Health care utilization is affected by socioeconomic status (e.g., income, blue collar or not, education, etc.) which is not available at the individual level but can be estimated from census tract or census block group (Krieger et al., 2002), and so future work may examine these factors. In addition, patients’ race affects health care utilization, but there are too few non-whites in rural Minnesota to do an area-based analysis. Another question we hope to examine is how distance to RTF is associated with whether or not a woman receives radiation therapy following BCS.

In terms of extending our statistical methodology to improve or robustify our analysis, several possibilities come to mind. These include trying different grids, based on either different geopolitical boundaries (e.g., zip codes) or different clustering algorithms. Robustness to the choice of prior distribution is an important part of any Bayesian data analysis; we have mostly skirted this issue by using noninformative priors whenever possible, but just how “noninformative” they are should perhaps be more thoroughly investigated.

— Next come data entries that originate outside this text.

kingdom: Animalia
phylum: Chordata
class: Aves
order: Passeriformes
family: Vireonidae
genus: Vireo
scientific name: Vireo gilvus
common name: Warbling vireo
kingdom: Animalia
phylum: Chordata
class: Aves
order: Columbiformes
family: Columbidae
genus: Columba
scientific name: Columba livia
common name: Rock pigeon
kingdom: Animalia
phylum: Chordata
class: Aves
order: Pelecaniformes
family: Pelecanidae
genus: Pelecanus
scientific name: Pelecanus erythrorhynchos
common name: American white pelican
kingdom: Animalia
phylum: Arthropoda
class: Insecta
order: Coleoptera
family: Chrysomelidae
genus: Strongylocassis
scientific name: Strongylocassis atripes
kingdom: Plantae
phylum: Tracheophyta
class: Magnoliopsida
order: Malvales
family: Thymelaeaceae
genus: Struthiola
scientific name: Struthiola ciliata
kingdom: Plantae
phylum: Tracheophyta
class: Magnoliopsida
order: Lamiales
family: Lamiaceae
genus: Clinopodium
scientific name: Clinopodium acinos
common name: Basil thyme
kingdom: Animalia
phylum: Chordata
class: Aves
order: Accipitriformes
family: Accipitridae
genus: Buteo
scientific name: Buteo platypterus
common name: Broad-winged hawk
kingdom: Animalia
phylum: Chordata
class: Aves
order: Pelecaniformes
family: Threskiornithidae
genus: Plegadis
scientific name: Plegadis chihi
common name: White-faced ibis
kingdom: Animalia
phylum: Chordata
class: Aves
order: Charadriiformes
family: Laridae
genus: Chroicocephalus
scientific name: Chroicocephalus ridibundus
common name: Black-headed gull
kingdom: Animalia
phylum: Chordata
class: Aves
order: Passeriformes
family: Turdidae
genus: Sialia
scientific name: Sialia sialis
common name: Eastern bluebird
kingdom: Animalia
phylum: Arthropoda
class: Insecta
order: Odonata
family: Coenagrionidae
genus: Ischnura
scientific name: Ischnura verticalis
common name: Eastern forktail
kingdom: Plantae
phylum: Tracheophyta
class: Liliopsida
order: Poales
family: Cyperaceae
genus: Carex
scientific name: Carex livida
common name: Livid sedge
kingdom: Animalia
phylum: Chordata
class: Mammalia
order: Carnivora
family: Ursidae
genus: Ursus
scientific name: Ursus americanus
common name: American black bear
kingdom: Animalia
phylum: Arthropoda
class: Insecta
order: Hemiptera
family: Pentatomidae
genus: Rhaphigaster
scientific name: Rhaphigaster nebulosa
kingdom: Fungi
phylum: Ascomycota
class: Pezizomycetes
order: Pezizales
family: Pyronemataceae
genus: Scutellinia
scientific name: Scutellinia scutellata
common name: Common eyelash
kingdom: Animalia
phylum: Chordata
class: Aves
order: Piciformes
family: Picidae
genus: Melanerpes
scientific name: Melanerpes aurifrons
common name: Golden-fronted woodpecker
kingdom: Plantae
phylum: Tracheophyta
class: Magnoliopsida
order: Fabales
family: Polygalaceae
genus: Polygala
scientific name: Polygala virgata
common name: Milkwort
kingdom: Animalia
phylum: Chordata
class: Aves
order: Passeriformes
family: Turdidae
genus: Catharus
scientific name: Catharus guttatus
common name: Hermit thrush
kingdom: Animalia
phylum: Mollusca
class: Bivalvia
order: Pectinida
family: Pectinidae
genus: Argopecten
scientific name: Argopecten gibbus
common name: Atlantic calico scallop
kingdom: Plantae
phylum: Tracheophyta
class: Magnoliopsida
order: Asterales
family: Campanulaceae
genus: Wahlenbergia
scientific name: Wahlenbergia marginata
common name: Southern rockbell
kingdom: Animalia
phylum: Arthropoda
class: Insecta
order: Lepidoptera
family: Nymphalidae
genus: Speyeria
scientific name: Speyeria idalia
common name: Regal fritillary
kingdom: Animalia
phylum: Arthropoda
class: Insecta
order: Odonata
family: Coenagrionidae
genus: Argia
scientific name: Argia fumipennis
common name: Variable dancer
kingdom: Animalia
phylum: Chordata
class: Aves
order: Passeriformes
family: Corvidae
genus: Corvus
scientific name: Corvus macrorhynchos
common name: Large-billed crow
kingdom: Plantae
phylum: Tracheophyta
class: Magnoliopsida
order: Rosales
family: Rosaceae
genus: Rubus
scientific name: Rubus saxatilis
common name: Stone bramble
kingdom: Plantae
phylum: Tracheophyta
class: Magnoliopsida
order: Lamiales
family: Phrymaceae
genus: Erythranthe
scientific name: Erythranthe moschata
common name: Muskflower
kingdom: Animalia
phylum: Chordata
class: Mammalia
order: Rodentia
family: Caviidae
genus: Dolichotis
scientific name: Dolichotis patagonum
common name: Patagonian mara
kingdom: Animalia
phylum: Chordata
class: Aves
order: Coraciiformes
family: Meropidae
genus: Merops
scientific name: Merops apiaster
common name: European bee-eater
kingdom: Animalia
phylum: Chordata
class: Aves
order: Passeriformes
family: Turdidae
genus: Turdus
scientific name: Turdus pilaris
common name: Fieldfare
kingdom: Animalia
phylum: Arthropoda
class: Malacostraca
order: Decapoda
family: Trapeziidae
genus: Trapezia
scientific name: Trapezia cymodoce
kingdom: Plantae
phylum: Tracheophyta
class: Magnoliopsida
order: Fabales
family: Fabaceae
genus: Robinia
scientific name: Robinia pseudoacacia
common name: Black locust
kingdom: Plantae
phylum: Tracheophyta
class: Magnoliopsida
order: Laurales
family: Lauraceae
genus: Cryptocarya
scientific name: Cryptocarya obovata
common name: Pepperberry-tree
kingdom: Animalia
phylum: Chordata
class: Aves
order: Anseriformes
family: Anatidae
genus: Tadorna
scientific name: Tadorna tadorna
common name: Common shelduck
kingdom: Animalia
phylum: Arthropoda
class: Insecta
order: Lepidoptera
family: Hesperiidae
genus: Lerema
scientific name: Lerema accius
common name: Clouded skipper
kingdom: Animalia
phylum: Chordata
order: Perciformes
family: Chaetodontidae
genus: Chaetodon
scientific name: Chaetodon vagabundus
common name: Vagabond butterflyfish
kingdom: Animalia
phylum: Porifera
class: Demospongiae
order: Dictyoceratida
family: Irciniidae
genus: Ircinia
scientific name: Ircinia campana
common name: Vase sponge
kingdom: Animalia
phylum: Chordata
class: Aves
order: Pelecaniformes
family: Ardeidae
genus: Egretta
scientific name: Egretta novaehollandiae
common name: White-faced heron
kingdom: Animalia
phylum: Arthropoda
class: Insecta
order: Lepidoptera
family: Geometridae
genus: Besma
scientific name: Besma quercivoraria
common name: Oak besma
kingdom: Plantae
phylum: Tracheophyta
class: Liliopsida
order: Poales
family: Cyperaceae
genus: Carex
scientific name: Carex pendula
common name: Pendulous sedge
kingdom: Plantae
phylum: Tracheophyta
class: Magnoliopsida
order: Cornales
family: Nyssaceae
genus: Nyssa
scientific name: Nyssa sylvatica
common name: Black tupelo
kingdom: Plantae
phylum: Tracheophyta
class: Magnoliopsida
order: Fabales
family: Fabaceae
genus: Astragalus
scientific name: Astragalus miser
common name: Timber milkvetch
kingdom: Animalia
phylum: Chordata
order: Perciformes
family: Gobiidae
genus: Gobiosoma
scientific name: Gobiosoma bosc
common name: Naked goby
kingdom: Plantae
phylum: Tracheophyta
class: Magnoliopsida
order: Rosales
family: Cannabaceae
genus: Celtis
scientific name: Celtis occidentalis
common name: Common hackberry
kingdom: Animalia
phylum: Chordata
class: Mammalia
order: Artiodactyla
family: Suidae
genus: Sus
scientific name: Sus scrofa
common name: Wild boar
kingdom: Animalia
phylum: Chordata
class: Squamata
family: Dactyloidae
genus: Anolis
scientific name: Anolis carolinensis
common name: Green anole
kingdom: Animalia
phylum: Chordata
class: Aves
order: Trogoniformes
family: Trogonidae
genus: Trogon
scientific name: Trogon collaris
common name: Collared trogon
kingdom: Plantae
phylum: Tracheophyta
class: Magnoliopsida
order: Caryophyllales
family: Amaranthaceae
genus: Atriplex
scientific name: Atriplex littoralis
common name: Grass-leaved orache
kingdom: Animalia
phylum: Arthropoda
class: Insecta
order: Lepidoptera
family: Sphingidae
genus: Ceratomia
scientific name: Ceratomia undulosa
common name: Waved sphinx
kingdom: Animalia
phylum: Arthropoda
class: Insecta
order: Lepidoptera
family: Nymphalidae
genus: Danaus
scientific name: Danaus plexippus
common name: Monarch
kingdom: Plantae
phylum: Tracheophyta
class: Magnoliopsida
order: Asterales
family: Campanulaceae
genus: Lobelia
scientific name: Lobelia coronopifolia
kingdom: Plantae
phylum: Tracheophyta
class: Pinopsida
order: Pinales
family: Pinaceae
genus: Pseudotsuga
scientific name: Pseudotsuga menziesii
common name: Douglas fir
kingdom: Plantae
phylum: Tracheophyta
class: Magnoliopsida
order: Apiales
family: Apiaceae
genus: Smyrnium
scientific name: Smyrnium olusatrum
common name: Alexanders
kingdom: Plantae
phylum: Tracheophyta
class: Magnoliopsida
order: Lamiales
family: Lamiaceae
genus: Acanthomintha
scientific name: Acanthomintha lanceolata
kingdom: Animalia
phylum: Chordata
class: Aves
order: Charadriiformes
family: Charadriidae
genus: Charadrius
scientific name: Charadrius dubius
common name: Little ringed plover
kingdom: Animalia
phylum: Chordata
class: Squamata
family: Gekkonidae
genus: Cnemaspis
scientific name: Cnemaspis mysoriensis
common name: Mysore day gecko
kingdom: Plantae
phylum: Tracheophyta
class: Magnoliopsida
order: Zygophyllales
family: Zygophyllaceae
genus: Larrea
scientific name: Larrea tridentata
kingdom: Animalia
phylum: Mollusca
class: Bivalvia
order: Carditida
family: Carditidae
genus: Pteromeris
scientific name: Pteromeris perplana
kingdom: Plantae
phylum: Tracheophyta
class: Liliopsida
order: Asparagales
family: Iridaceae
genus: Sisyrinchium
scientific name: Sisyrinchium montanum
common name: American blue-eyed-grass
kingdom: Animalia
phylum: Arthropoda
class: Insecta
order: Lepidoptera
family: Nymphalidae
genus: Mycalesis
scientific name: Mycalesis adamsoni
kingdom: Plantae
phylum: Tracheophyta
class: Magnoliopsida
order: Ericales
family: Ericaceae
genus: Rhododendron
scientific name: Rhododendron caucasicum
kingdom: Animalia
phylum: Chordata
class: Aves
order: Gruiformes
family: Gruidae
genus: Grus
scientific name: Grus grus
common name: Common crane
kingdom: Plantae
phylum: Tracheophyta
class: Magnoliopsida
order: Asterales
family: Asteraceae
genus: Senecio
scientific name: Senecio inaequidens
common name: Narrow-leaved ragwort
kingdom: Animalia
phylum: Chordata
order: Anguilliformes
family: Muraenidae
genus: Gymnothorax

Our current models can also be generalized into a framework that models the spatial effect w(s_i(k)) as a shifted linear combination of random effects with unit variance, i.e. $w({\mathbf{s}}_{i(k)})={\mu }_{ik}+{\sum }_{j=1}^{n_k}{a}_{ij}(k)v_{jk}$, i = 1, …, n_k, where μ_ik’s are the mean effects, υ_jk represents the random effect associated with subject j in region k, and a_ij(k) is the corresponding coefficient. This framework encompasses the “knot-based” methods of Kamman and Wand (2003), where the υ_jk’s are i.i.d. N (0, 1), and also the so-called “coregionalization” methods in geostatistics (Banerjee et al., 2004, Sec. 7.2) where the υ_jk’s themselves arise as spatial process realizations. The identifiability issues that arise in such models can be resolved by modeling the coefficients a_ij(k) for each region k as functions of a micro-level correlation matrix, and Bayesian specifications would again lead to full inference for all association parameters. Models arising from this framework will also involve n_k × n_k matrix computations thereby offering computational feasibility, but the association structures that result are more difficult to interpret. Rather than the simpler additive structure in Section 3, these yield complex multiplicative structures that are extensions of separable models and are useful when the primary concern is the modeling of different spatial ranges or smoothness parameters. Our approach is simpler, yet accommodates the possibility of locally varying spatial association structures through the micro-level modeling.